Task to complete:
From the listing below, return every line with the string "CIRCLE" in it.

Input data:
=== Begin Enclosure ===

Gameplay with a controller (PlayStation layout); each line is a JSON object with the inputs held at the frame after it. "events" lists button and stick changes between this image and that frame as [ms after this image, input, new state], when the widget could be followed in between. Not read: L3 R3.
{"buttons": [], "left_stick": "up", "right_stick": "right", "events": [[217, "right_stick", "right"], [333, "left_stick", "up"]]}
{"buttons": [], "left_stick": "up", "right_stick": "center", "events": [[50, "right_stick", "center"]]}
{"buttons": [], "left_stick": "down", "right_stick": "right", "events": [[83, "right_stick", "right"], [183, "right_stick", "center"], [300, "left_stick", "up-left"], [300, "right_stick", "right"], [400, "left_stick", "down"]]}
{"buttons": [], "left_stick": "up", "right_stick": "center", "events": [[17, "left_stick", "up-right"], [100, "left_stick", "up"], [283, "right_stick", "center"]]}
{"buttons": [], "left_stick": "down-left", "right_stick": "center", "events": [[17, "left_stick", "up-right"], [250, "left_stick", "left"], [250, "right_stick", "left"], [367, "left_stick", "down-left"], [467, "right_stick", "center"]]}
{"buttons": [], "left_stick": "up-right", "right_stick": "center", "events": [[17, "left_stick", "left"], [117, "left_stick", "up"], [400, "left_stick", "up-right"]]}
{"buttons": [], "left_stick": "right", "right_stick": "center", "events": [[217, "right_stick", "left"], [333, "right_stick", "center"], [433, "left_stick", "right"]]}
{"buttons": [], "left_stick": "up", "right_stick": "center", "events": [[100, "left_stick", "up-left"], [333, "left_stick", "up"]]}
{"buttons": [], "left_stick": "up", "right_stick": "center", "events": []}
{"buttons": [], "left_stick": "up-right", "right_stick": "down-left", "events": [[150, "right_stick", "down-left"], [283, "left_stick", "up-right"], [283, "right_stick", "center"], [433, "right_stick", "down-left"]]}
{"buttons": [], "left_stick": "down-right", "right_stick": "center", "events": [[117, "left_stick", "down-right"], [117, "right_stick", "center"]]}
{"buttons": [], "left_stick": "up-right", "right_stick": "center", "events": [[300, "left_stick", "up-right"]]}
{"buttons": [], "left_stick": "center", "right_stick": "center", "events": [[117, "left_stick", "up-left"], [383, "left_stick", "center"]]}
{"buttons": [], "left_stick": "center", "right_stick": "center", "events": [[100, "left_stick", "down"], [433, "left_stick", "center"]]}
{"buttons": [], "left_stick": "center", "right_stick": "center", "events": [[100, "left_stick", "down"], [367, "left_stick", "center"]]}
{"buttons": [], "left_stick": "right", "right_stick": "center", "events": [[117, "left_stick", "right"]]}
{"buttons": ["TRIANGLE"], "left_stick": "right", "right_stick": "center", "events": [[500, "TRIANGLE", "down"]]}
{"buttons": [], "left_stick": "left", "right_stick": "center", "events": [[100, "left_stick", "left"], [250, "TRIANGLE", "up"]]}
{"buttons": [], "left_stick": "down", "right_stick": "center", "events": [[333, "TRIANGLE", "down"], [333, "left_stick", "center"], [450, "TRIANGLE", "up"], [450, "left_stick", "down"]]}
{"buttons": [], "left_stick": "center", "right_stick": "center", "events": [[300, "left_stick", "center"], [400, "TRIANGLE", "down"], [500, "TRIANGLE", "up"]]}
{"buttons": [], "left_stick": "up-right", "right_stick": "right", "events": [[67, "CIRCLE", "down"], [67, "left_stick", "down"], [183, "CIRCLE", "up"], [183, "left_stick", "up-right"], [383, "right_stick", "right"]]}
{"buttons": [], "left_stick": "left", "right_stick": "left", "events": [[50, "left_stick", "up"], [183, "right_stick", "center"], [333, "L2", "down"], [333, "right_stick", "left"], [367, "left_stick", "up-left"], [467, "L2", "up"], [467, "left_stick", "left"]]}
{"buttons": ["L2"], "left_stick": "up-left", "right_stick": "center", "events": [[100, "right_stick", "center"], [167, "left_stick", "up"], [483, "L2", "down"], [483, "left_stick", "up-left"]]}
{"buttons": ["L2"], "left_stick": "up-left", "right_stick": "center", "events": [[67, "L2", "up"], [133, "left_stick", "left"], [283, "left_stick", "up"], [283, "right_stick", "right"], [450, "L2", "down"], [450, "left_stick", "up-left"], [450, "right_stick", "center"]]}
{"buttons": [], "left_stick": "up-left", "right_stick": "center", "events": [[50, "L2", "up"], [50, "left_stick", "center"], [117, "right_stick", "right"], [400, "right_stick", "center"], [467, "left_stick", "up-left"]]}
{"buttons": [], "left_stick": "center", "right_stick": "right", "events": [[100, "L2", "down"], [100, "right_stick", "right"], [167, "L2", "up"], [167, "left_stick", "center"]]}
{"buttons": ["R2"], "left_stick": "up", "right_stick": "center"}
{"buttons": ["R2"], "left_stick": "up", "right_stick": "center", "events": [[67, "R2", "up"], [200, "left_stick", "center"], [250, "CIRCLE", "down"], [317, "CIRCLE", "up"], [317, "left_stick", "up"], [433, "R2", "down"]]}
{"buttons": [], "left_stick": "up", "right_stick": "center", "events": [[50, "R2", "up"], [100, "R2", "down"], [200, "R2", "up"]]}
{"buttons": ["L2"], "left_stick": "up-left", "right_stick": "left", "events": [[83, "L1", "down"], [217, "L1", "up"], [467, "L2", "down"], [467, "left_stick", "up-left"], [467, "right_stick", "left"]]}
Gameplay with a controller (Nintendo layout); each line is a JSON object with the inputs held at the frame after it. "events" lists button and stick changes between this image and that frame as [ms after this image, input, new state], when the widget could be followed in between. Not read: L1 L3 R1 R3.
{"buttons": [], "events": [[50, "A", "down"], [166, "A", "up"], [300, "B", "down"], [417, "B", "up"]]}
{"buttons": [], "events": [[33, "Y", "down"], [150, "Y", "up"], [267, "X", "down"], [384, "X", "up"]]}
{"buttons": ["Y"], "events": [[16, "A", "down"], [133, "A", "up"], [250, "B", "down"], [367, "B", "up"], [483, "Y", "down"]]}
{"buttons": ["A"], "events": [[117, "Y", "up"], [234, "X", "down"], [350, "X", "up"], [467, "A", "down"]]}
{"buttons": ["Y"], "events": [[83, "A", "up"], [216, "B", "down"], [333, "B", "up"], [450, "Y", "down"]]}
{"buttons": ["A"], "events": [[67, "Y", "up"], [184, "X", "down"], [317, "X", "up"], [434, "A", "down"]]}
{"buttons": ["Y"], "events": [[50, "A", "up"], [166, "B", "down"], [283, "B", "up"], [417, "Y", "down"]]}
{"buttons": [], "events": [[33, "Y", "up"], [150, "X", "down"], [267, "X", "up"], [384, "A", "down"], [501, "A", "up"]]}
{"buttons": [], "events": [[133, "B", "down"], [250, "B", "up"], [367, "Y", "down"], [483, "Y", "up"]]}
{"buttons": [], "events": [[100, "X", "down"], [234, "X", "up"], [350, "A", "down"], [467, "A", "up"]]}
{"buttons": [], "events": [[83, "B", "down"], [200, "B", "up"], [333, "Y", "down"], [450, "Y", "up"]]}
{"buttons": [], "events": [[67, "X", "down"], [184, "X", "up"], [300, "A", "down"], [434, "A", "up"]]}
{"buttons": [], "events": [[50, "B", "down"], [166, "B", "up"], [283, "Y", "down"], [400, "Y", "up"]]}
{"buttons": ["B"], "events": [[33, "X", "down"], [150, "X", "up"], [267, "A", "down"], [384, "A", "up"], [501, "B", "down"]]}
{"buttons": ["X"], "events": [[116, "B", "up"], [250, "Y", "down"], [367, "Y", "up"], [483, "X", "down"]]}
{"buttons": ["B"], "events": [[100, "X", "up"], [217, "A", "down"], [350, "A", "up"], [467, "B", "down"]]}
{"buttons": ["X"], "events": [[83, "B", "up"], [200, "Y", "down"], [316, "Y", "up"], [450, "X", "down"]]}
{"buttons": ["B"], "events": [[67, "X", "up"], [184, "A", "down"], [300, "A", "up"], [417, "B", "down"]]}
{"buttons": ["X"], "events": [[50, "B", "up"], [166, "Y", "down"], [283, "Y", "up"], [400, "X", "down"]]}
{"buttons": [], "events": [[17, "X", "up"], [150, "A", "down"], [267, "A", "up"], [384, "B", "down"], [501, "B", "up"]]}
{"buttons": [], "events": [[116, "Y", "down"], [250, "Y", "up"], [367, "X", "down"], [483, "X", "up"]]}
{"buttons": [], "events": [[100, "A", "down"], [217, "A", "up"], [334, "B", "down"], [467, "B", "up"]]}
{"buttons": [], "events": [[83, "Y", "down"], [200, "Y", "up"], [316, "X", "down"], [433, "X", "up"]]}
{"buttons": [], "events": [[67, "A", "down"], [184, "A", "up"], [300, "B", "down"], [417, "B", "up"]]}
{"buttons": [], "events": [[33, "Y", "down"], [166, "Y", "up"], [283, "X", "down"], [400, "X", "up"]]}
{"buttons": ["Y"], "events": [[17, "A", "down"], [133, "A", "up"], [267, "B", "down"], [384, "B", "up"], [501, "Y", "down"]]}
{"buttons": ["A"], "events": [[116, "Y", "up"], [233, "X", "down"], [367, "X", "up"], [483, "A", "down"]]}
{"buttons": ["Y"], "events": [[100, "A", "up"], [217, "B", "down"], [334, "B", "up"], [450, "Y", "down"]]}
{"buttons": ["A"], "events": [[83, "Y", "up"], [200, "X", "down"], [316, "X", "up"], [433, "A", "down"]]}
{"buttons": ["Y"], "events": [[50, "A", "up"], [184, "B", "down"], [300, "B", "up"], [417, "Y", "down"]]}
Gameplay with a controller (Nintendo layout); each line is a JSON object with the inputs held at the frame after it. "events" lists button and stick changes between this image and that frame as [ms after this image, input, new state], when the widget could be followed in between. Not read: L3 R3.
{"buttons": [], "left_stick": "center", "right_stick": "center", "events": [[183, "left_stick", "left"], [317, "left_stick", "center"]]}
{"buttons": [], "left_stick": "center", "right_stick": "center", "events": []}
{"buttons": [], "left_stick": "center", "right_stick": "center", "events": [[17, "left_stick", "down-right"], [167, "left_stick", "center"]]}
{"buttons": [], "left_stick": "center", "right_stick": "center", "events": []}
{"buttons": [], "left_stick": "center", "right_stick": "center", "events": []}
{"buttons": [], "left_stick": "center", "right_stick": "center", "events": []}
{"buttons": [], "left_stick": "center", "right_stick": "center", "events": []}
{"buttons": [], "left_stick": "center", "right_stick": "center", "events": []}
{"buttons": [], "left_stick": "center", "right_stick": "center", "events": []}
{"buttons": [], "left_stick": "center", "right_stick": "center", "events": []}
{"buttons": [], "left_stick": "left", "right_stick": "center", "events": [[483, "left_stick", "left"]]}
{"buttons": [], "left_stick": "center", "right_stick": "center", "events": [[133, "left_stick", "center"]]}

=== End Enclosure ===

Solution:
{"buttons": [], "left_stick": "up-right", "right_stick": "right", "events": [[67, "CIRCLE", "down"], [67, "left_stick", "down"], [183, "CIRCLE", "up"], [183, "left_stick", "up-right"], [383, "right_stick", "right"]]}
{"buttons": ["R2"], "left_stick": "up", "right_stick": "center", "events": [[67, "R2", "up"], [200, "left_stick", "center"], [250, "CIRCLE", "down"], [317, "CIRCLE", "up"], [317, "left_stick", "up"], [433, "R2", "down"]]}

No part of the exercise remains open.